By February 2023, 2.9 thousand Russian organizations fell under the sanctions of foreign countries, while before the start of the military operation of the Russian Federation in Ukraine, there were 1.6 thousand legal entities on the sanctions lists, follows from a study by analysts from the Kontur.Prisma service. At the same time, due to the “50% rule” (restrictions apply to organizations that are more than half affiliated with a company that fell under direct sanctions), the number of sanctioned companies reached 9.8 thousand.
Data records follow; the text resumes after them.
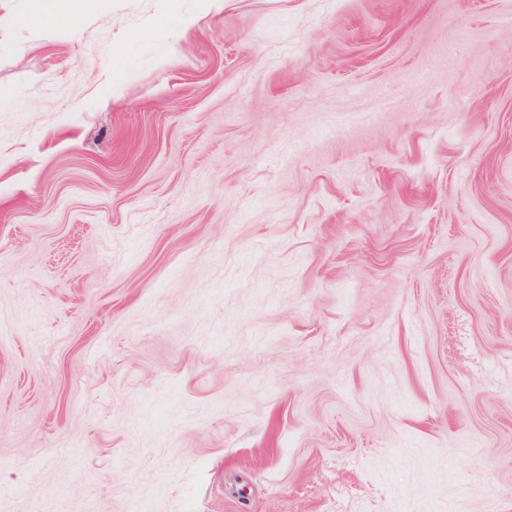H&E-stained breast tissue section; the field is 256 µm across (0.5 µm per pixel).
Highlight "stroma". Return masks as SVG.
Returning a JSON list of instances; mask_svg holds the SVG:
<instances>
[{"instance_id":"obj_1","label":"stroma","mask_w":512,"mask_h":512,"mask_svg":"<svg viewBox=\"0 0 512 512\" xmlns=\"http://www.w3.org/2000/svg\"><path fill=\"white\" fill-rule=\"evenodd\" d=\"M0 30V512H512V0H99Z\"/></svg>"}]
</instances>
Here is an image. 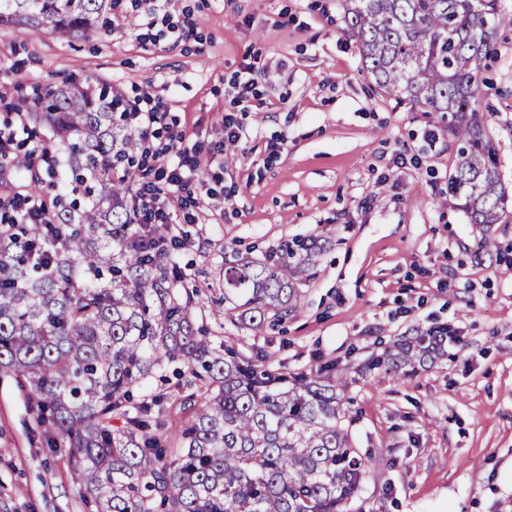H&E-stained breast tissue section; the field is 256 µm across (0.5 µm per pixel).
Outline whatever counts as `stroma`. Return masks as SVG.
I'll list each match as a JSON object with an SVG mask.
<instances>
[{
	"label": "stroma",
	"instance_id": "1",
	"mask_svg": "<svg viewBox=\"0 0 512 512\" xmlns=\"http://www.w3.org/2000/svg\"><path fill=\"white\" fill-rule=\"evenodd\" d=\"M251 71L244 104L237 84ZM484 78L485 133L512 194V27ZM66 81L158 102L157 146L182 131L206 150L225 114L242 125L223 167L191 181L194 222L170 214L187 234L178 263L198 291L195 316L217 340L294 373L361 365L419 331L459 336L412 374L352 375V444L381 460L353 512H512V197L496 224L454 207L453 137L436 114L376 89L337 0H169L150 16L141 0H117L111 26L87 40L0 26V123L23 113L52 141L26 104ZM316 236L332 246L286 323L254 331L225 315V263ZM0 512H92L8 374Z\"/></svg>",
	"mask_w": 512,
	"mask_h": 512
}]
</instances>
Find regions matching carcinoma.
Here are the masks:
<instances>
[{"label":"carcinoma","mask_w":512,"mask_h":512,"mask_svg":"<svg viewBox=\"0 0 512 512\" xmlns=\"http://www.w3.org/2000/svg\"><path fill=\"white\" fill-rule=\"evenodd\" d=\"M501 0H338L368 74L399 103L440 113L456 138L449 178L472 224H496L507 202L478 95L498 34ZM112 0H0V25L85 37ZM65 145L71 180L54 224H17L0 238V373L15 376L46 447L68 449L95 512H350L381 464L352 447L342 400L349 368L330 361L287 375L269 355L247 356L197 326L168 224L132 223V185L114 177L140 139L128 105L103 84L74 82L35 98ZM329 242H281L258 261L224 264V298L260 330L300 306ZM442 350L420 333L368 370L407 375ZM174 367L196 391L177 439L162 431Z\"/></svg>","instance_id":"cac0c4a2"}]
</instances>
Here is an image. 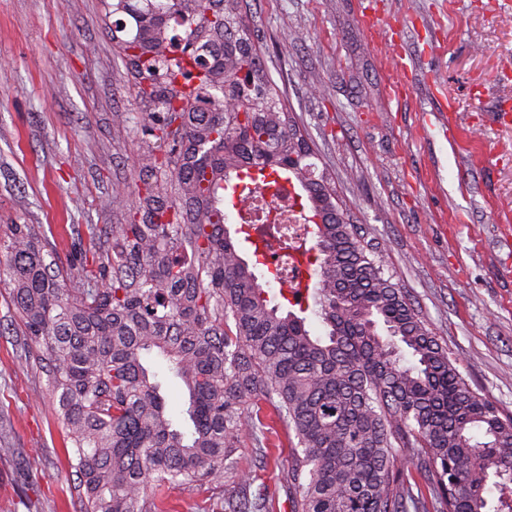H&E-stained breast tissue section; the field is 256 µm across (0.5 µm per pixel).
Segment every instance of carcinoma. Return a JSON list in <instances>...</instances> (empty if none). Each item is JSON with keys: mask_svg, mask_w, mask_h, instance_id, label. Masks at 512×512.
I'll return each instance as SVG.
<instances>
[{"mask_svg": "<svg viewBox=\"0 0 512 512\" xmlns=\"http://www.w3.org/2000/svg\"><path fill=\"white\" fill-rule=\"evenodd\" d=\"M111 7L135 26L118 46L147 135L133 190L117 193L126 223L85 225L75 264L36 224L0 236V285L47 376L79 512H159L168 489L223 479L245 432L267 458L249 411L261 399L296 439L290 512H512V418L469 386L316 174L242 0ZM290 178L302 214L321 218L297 256L309 292L297 312L259 282L267 252L251 232L226 226L233 198L275 197ZM313 306L324 337L307 328ZM168 373L187 394L185 430L167 410ZM415 455L427 497L405 477ZM251 487L241 480L226 510L268 512Z\"/></svg>", "mask_w": 512, "mask_h": 512, "instance_id": "1", "label": "carcinoma"}]
</instances>
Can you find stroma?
I'll return each instance as SVG.
<instances>
[{"mask_svg": "<svg viewBox=\"0 0 512 512\" xmlns=\"http://www.w3.org/2000/svg\"><path fill=\"white\" fill-rule=\"evenodd\" d=\"M248 0L262 58L331 177L351 224L382 257L472 389L512 417V0ZM104 0H0V224L42 225L62 261L83 224L131 185L141 110ZM0 287V512H76L77 480L45 391L21 355ZM223 484L175 487L166 512H203L241 477L286 512L293 438L270 406Z\"/></svg>", "mask_w": 512, "mask_h": 512, "instance_id": "1", "label": "stroma"}]
</instances>
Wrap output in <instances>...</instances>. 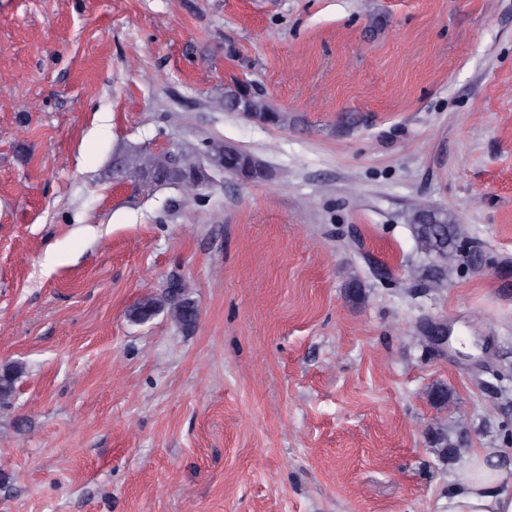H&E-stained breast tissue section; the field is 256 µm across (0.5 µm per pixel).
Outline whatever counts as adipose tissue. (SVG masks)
<instances>
[{
  "label": "adipose tissue",
  "mask_w": 512,
  "mask_h": 512,
  "mask_svg": "<svg viewBox=\"0 0 512 512\" xmlns=\"http://www.w3.org/2000/svg\"><path fill=\"white\" fill-rule=\"evenodd\" d=\"M447 512H512V457L502 450L474 454L448 486Z\"/></svg>",
  "instance_id": "adipose-tissue-1"
}]
</instances>
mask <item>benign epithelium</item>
<instances>
[{"instance_id":"7a95c632","label":"benign epithelium","mask_w":512,"mask_h":512,"mask_svg":"<svg viewBox=\"0 0 512 512\" xmlns=\"http://www.w3.org/2000/svg\"><path fill=\"white\" fill-rule=\"evenodd\" d=\"M266 96L247 84H237L224 92L222 107L228 112H238L260 123L276 124L281 115L263 106ZM166 160L177 168V176L182 178L179 187L187 198H195L209 181L208 171H220L243 180L261 177L263 167L258 159L246 151L226 142H212L207 150L199 155L195 152L179 150L166 151Z\"/></svg>"}]
</instances>
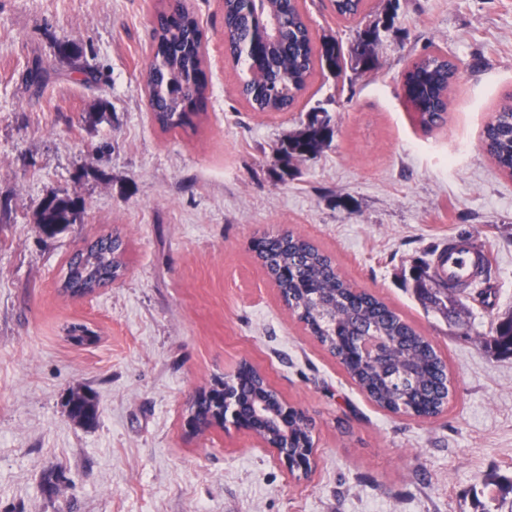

More than a third of the head sanctioned companies are registered in Moscow and the region – 1.1 thousand, in St. Petersburg and Crimea – 271 and 150, respectively. In other regions, their number does not exceed a hundred on average. In the sectoral context, companies from the field of research and development suffered the most – 230 legal entities, wholesale trade enterprises – 201, financial and educational institutions – 152 and 150, respectively. Most restrictions are imposed by Ukraine – 2373, USA – 1744, EU – 574, Japan – 428, Switzerland – 416.
A study by the Bank of Russia (based on a survey of enterprises conducted in July-August) shows that import restrictions have become a key problem for businesses: the deterioration of transportation conditions and the refusal of foreign companies to supply raw materials, components, spare parts and equipment. Demand-side restrictions, financial problems and export restrictions were less significant for the industrial sector. Exporting companies turned out to be the most vulnerable to import restrictions: such enterprises are important for economic recovery, since they are considered more competitive and efficient, including due to the introduction of technological foreign solutions. In 2022, only 39% of exporting companies hoped to completely solve the problem of purchasing raw materials and materials, 18% of machinery and equipment, and 28% of spare parts. For non-exporters, these figures are higher: 47%, 25% and 36% respectively.
The Central Bank believes that problems with the supply of the necessary imports can lead to a decrease in the competitiveness of Russian exports and limit its diversification, even with increased access to other export markets. Under the pressure of sanctions, some companies have already stopped exporting or reduced its volumes, both to “unfriendly” countries and to other markets due to the risks of secondary sanctions. Thus, the share of exporters among those surveyed by the Central Bank decreased from 58% to 52% by the previous round of such a study. Consulting and financial support for importers of such products can help maintain access to technologies and equipment, the Central Bank believes.
It should be noted that companies have already asked the government to expand support for imports: in particular, business was counting on the development of new tools as part of the “export” card “Transformation of the business climate”. The government did not receive support for the ideas, they consider the current measures sufficient: parallel imports, zeroing customs duties, lists of critical imports (see Kommersant of December 21, 2022). Business, meanwhile, fears the risks of activation of secondary sanctions in 2023, which will lead to the loss of alternative supply chains built last year.